Blue Green is often helped by 2-3 of the different lens colors, but many find that they get more from a lens that is typically not what the doctor may have chosen.
People with dichromatic colour vision have only two types of cones which are able to perceive colour i.e. they have a total absence of function of one cone type. Lack of ability to see colour is the easiest way to explain this condition but in actual fact it is a specific section of the light spectrum which can’t be perceived. For convenience we call these areas of the light spectrum ‘red’, ‘green’ or ‘blue’ . The sections of the light spectrum which the ‘red’ and ‘green’ cones perceive overlap and this is why red and green colour vision deficiencies are often known as red/green colour blindness and why people with red and green deficiencies see the world in a similar way.
People suffering from protanopia are unable to perceive any ‘red’ light, those with deuteranopia are unable to perceive ‘green’ light and those with tritanopia are unable to perceive ‘blue’ light.
People with both red and green deficiencies live in a world of murky greens where blues and yellows stand out.

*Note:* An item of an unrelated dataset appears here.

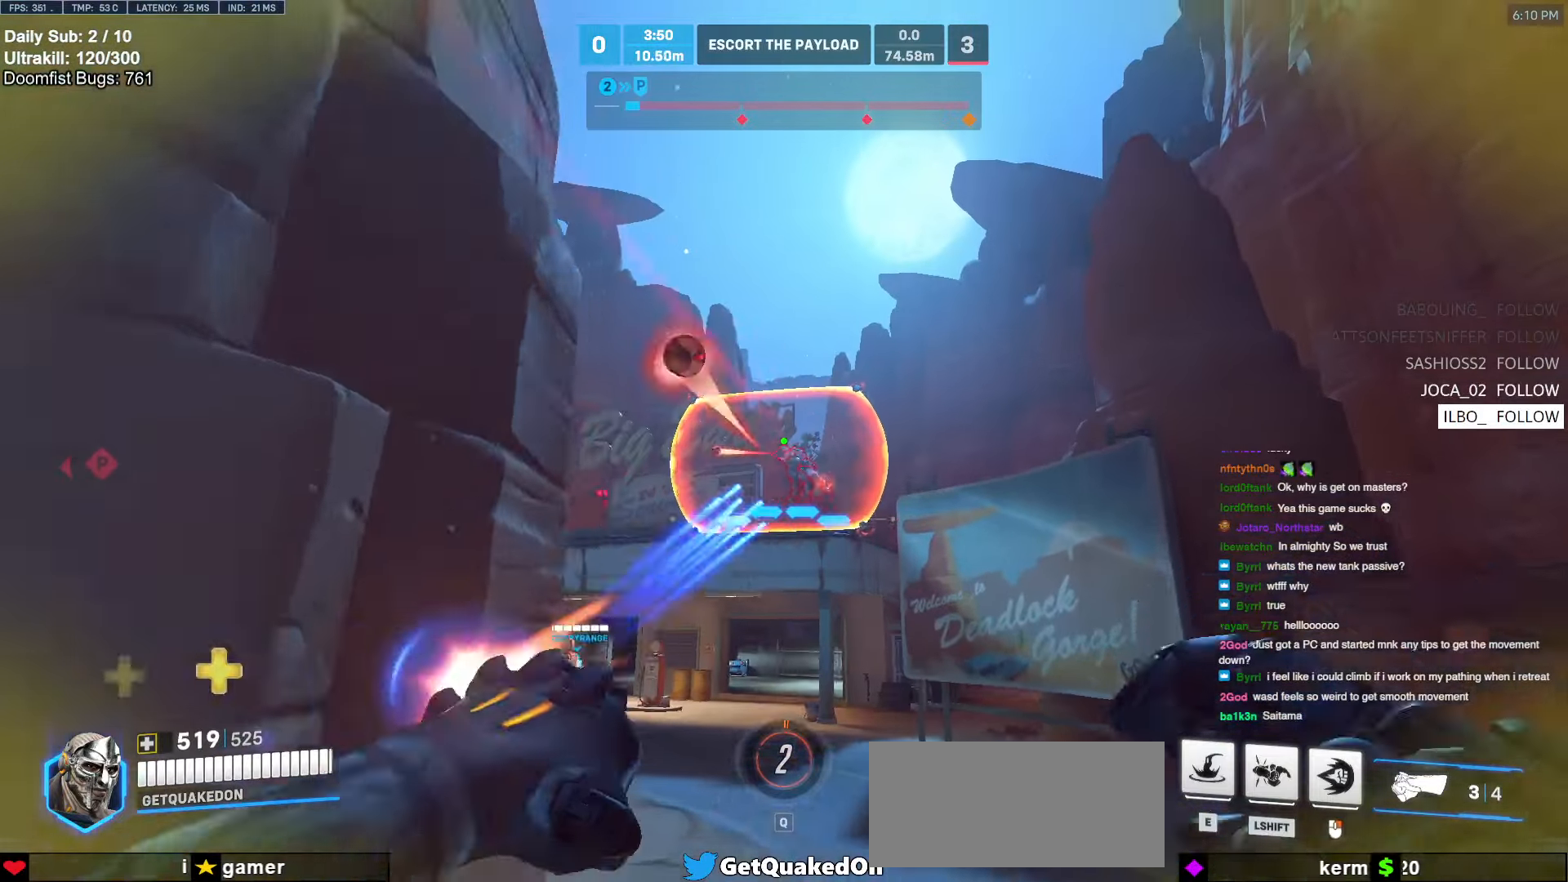
{"keys": ["w"], "mouse": ["left"], "events": [[33, "d", "up"], [350, "a", "down"], [500, "a", "up"]]}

Browns, oranges, shades of red and green are easily confused. Both types will confuse some blues with some purples and both types will struggle to identify pale shades of most colours.
However, there are some specific differences between the 2 red/green deficiencies.
Protanopes are more likely to confuse:-
1. Black with many shades of red
2. Dark brown with dark green, dark orange and dark red
2. Some blues with some reds, purples and dark pinks
3. Mid-greens with some oranges
Deuteranopes are more likely to confuse:-
1. Mid-reds with mid-greens
2. Blue-greens with grey and mid-pinks
3. Bright greens with yellows
4. Pale pinks with light grey
5. Mid-reds with mid-brown
6. Light blues with lilac
The most common colour confusions for tritanopes are light blues with greys, dark purples with black, mid-greens with blues and oranges with reds.
The images show how the beautiful colours of the pigments are lost to people suffering with each type of dichromatic vision.
“Your brain is amazing and personal preference may guide you” says the doctor at a TRY ON event in Las Vegas!